(Text for analysis):

Her company is now making seven figures in yearly sales. The pancake and waffle mixes represent 90 percent of Southern Culture’s sales. New accounts continued to come in after they were on Oprah’s Favorite Things list in 2016 and Barrett’s appearances on “Good Morning America” and other television shows. About 4,000 retailers in the U.S., United Kingdom and Middle East now carry the company’s products. “We sell anywhere from Whole Foods to Kroger and Williams & Sonoma. We just picked up Waffle Shop and Lucky’s Market on the West Coast.”
Some of her brand’s popular products include Banana Pudding, Meyer Lemon Blueberry, Vanilla and Bourbon Salted Pecan Pancake and Waffle Mixes. Southern Culture also sells Sweet Alabama Cornbread Mix, Original and Garlic & Herb Stone Ground Grits, as well as Original and Bourbon Praline Bacon Rubs.
Barrett and her company plan to carve out a piece of the national market when ongoing talks with Target and Walmart are finalized. That is more of a challenge for small food producers with less than $10 to $15 million in annual sales. “When you’re small, you can’t really compete with national brands on price. You can only give great value and great quality.”
Growing Lean and More Productive
Southern Culture took steps two years ago to become a leaner, more productive company. Barrett moved away from manufacturing, packaging and selling all her food products. “I was able to close down my main manufacturing facility and then outsource everything. We have sales brokers that are independent contractors,” says Barrett.
The company went from 20 employees to four, giving Barrett more time to concentrate on marketing, advertising and pursuing new ventures. She did acquire another valuable lesson about running a business: hiring friends and family is not always productive. “That was the biggest mistake I made. I started a business and tried to help people versus finding employees who could actually grow my brand,” the CEO says.
Succeeding as a Culinary Entrepreneur
Creating and expanding culinary businesses has always been Barrett’s goal. She was not dreaming of cooking in a restaurant with the degree in culinary entrepreneurship she earned in 2017 from the International Culinary Center in New York. “It was an awesome program. I met a lot of friends who now own restaurants all around the world.”
Some of her classmates are providing sound advice on fulfilling a dream that Barrett has kept under wraps until now. She plans to open a restaurant in about six months in her hometown of Mobile, Ala. “I’ve been keeping it hush hush because it’s a project that’s near and dear to my heart,” says Barrett. “I’m really using my education from the International Culinary Center to open my first successful restaurant.”

(Problem statement): Rewrite the Southern Culture text from "Some of her brand’s" to "Praline Bacon Rubs.", changing "Meyer Lemon Blueberry" to "Lemon Blueberry". Rely only on the Southern Culture text for everything that follows.

(Saved data entries):
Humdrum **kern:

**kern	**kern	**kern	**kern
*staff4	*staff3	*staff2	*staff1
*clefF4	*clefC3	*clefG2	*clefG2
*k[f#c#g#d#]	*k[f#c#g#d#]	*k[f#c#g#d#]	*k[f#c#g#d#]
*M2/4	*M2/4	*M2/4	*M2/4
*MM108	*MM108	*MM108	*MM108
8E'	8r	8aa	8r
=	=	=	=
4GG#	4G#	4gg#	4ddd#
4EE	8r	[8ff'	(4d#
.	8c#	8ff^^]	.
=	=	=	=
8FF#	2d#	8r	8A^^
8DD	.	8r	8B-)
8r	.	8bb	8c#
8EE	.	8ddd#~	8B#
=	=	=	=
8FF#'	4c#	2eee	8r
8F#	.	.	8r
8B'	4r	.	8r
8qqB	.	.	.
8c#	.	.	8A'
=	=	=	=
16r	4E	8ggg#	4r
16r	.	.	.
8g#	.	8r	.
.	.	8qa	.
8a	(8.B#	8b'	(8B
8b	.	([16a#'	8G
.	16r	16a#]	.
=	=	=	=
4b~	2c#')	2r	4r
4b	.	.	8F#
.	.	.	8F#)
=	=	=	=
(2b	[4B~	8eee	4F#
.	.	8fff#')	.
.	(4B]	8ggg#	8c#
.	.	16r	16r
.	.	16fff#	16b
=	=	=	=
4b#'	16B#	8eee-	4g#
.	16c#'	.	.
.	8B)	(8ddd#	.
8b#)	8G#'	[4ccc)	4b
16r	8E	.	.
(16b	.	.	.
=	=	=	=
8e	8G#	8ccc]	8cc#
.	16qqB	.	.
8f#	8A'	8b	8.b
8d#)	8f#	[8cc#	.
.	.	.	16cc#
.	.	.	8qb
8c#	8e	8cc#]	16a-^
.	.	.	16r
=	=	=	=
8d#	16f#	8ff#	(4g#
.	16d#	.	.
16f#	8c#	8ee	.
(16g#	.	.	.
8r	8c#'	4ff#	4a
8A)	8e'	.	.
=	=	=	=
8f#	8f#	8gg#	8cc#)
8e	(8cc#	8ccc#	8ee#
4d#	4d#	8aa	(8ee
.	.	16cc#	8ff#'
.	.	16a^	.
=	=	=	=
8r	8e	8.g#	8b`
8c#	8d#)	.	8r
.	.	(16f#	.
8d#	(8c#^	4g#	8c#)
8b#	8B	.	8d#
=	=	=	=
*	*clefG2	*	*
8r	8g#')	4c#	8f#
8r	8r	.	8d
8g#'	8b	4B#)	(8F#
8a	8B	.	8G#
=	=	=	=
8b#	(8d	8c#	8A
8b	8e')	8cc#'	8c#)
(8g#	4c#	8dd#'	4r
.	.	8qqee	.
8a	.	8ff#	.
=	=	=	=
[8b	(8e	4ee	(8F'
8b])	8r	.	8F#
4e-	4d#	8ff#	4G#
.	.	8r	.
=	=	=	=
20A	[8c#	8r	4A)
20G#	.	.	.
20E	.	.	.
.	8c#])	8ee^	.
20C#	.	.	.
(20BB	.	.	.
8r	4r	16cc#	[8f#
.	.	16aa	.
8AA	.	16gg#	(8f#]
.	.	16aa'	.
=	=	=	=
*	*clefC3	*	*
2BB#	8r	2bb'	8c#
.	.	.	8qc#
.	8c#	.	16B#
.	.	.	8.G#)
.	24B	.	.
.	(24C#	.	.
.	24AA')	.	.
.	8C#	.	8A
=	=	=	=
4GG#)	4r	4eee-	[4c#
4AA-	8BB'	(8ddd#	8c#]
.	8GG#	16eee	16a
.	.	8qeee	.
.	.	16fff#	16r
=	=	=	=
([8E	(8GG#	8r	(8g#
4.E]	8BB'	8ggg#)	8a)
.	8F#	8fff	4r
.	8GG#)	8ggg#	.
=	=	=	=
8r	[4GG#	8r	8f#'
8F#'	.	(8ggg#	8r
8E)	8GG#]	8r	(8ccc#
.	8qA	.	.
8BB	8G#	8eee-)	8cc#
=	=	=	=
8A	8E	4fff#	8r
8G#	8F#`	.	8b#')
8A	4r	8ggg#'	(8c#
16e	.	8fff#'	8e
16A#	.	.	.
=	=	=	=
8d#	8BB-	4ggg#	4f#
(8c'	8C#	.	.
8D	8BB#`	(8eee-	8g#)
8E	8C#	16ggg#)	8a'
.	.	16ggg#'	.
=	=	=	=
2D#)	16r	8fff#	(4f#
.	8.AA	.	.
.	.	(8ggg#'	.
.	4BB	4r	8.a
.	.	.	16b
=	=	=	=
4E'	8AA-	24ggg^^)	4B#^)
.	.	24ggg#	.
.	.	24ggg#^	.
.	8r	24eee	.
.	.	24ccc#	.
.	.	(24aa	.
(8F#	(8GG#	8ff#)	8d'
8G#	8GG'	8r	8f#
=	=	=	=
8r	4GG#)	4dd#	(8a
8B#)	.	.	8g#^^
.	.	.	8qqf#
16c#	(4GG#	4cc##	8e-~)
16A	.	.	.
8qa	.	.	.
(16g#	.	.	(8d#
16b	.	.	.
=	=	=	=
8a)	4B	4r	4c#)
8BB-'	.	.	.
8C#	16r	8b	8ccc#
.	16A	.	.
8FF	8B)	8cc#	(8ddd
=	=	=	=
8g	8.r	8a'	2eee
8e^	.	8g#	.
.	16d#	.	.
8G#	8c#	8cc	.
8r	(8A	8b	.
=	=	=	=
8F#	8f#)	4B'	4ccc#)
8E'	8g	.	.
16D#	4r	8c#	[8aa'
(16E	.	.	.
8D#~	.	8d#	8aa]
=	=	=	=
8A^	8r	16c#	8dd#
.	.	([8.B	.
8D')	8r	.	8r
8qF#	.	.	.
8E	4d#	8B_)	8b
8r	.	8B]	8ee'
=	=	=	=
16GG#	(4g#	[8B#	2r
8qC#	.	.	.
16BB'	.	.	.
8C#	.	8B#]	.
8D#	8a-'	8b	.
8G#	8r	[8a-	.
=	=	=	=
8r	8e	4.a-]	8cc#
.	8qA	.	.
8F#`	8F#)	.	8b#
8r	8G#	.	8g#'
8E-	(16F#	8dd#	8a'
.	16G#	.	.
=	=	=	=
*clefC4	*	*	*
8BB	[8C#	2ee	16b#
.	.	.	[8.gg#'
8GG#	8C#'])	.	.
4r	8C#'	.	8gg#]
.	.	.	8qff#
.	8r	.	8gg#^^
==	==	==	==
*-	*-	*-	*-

(Response to the task):
Some of her brand’s popular products include Banana Pudding, Lemon Blueberry, Vanilla and Bourbon Salted Pecan Pancake and Waffle Mixes. Southern Culture also sells Sweet Alabama Cornbread Mix, Original and Garlic & Herb Stone Ground Grits, as well as Original and Bourbon Praline Bacon Rubs.